Into West Virginia, the vegetation returned to Yellow Springs levels, then quickly moved into middle summer in North Carolina: Mimosa trees and crepe myrtles were in full bloom in central North Carolina. Teasel was tall, milkweed in full bloom, fields of ditch lilies and many stella d’oros, Queen Anne’s lace, horseweed, nodding and Canadian thistles, black-eyed Susans, trumpet creeper and bright butterfly weed as we drove farther toward Charlotte. When we reached Santee, I found the corn fully developed, peanuts maybe eight inches high. At the canal, I found my first greater coreopsis. Heat to 103 degrees late in the afternoon, water temperature 76. Mother mallard and two ducklings (about a fourth grown) swam by our fishing spot.

2016: To Xenia: Moth mullein, sow thistles and chicory were in full bloom along the roadsides. I must have missed them days ago. I saw the first Shasta daisies open south on Xenia Avenue, and the first one of mine has just stretched out a couple of petals. A milkweed plant along Dayton-Yellow Springs Road seen with pink flower heads. Twenty-four lily plants in bloom this morning, stella d’oros and ditch lilies with two everbloomers and one violet-pink standard day lily. One earwig floating in the birdbath.

2017: Stella d’oro lilies and ditch lilies at twenty-nine blossoms each, three bright yellow everbloomers, still nine Asiatics.
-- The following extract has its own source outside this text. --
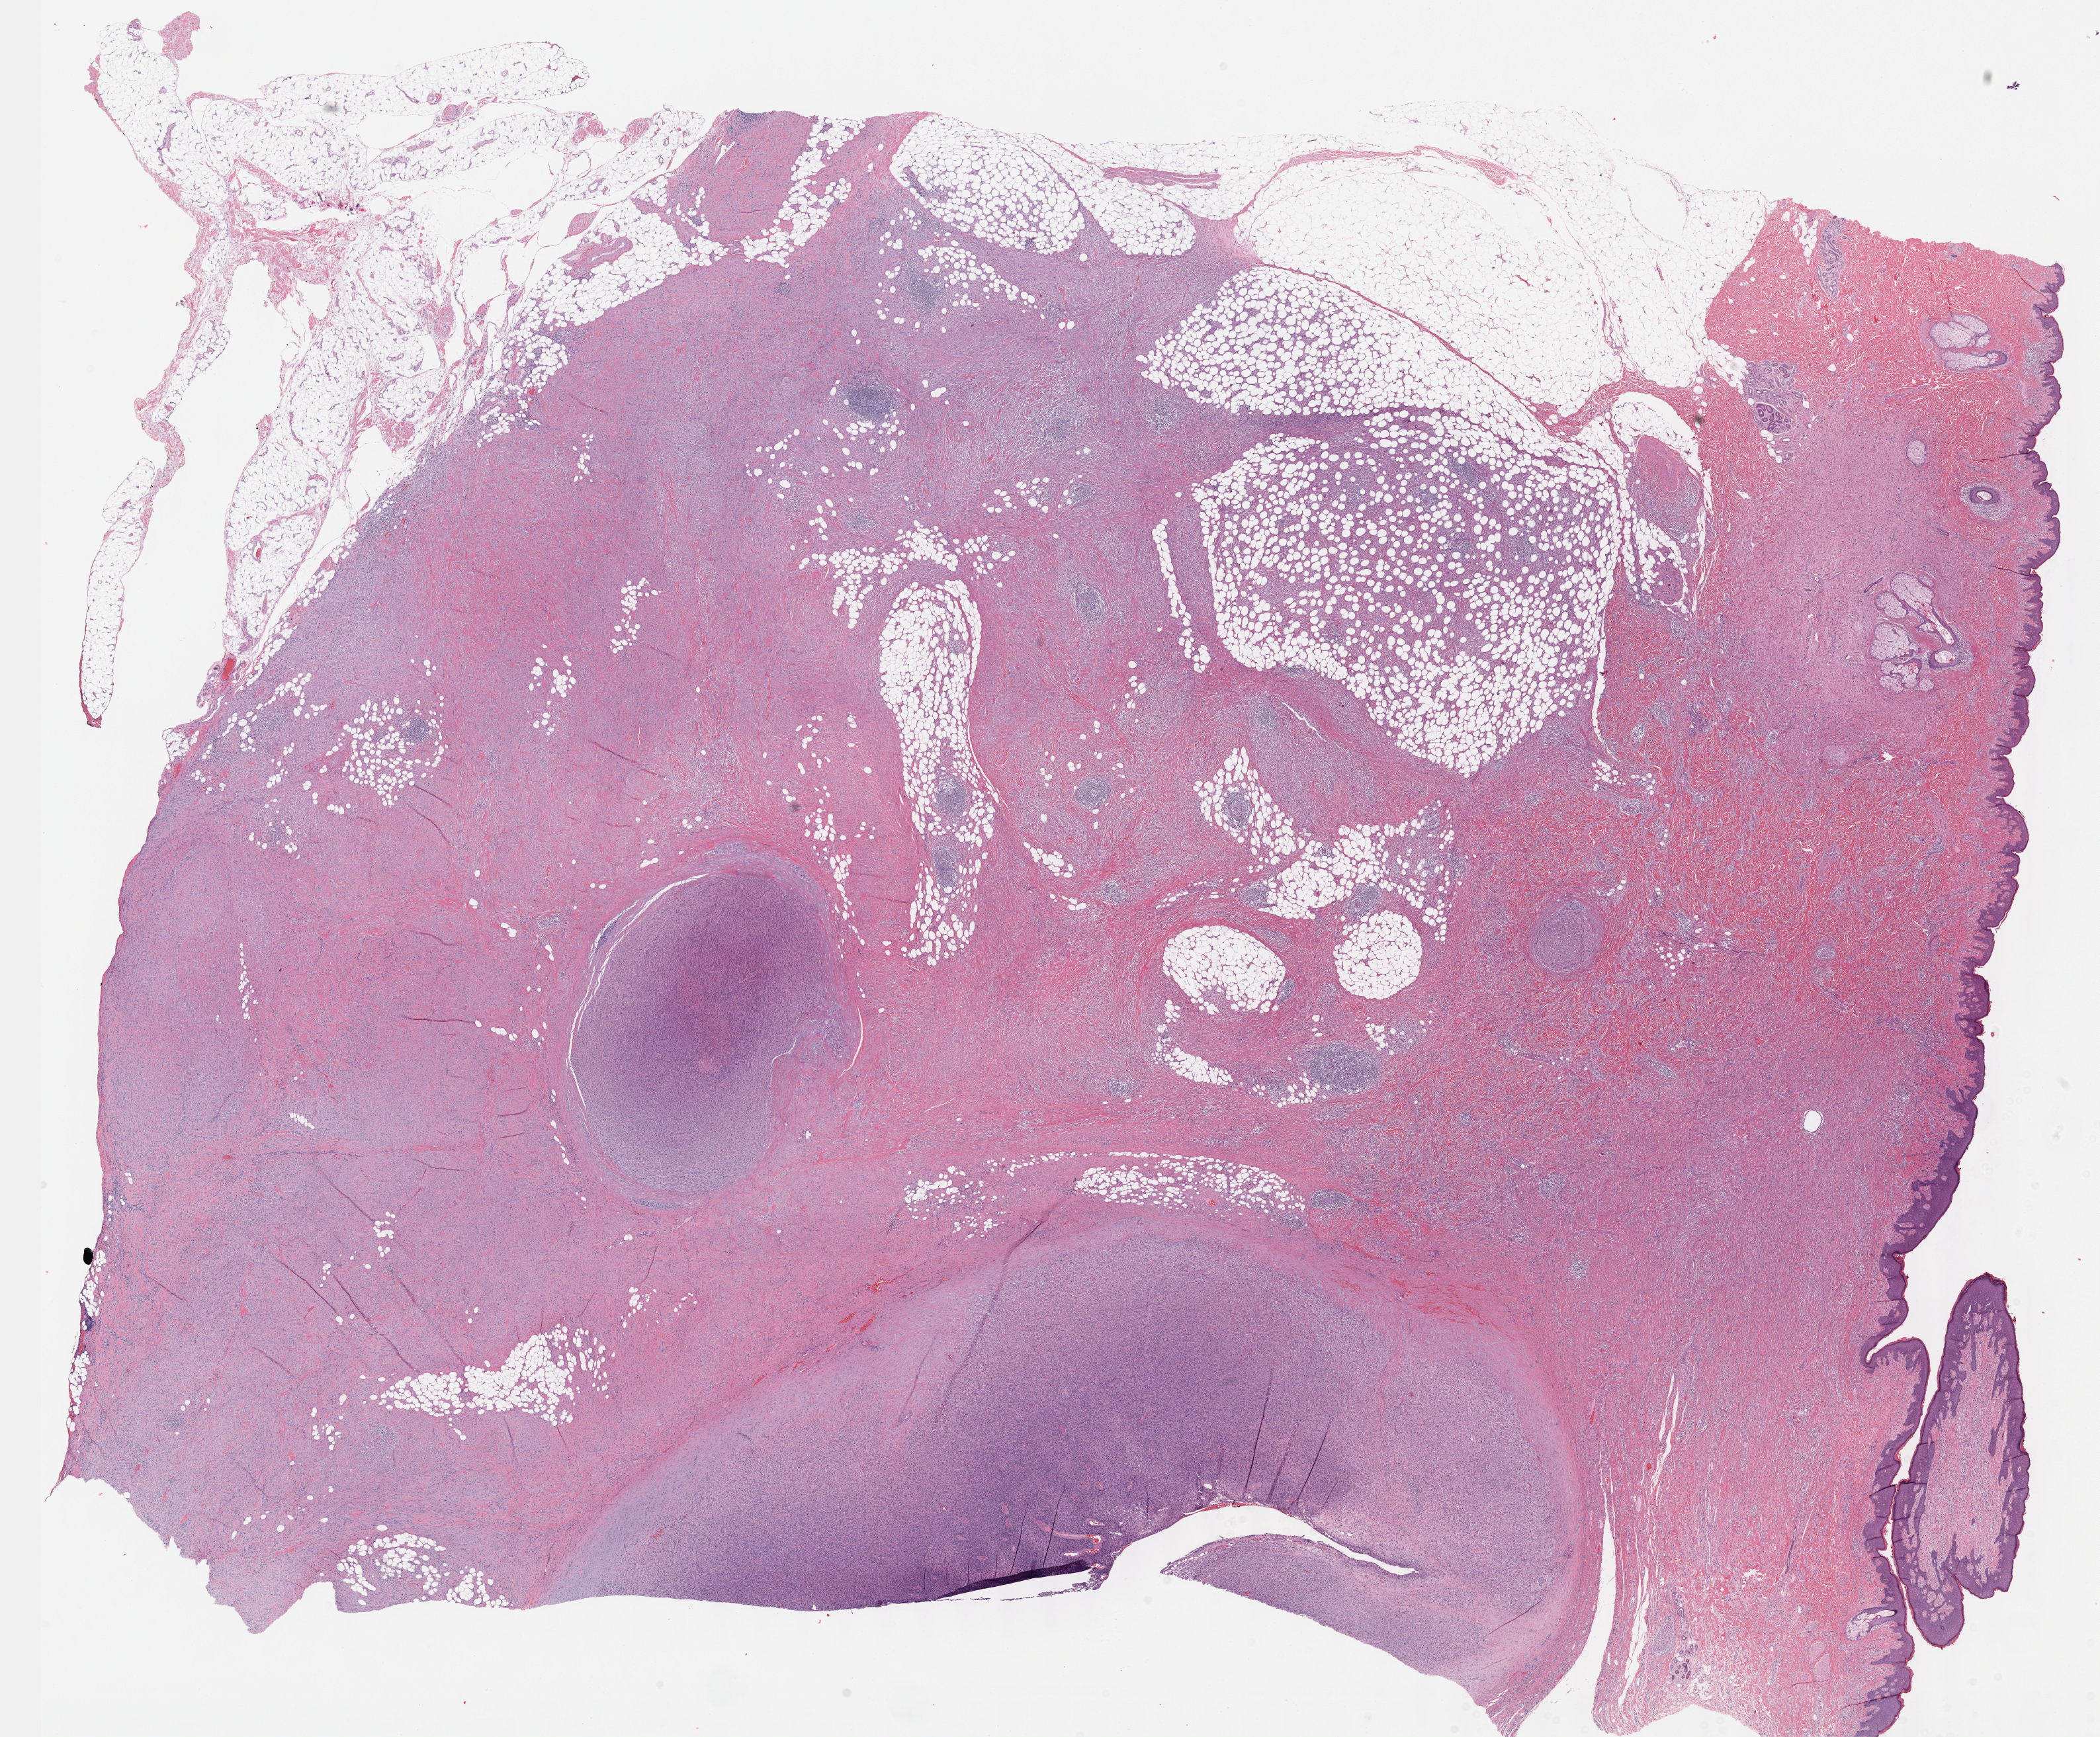
Whole-slide histology image, H&E — a low-resolution overview of the entire scanned area, about 25.7 x 21.2 mm (from a 40x scan). FFPE section. Sample: primary tumour, connective, subcutaneous and other soft tissues. Male patient; age at initial diagnosis 52 years.
Pathologic diagnosis: Malignant peripheral nerve sheath tumor (connective, subcutaneous and other soft tissues of trunk, NOS).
Milkweed buds showing color. One monarda open here and at Jill’s.

I stood there watching the wind ripple and wave through the grain, a sea of green animated with constant, unceasing movement, swirling about my waist as if alive, following no pattern of movement but waving now this way, now that, filled with an eternal surging restlessness, a great stirring of life, rustling in its undulations, and I thought of it as a symbol of life itself: the heavy heads holding the staff of life, bending and swaying in the warm south wind.

August Derleth,  Sac Prairie Journal

1 Comment

  1. barbaraavaldez

    What wonderful sources you select and quote! We travel with you to places we have never been, as the circles of your observations in the pond widen and telescope with each passing entry. Thank you!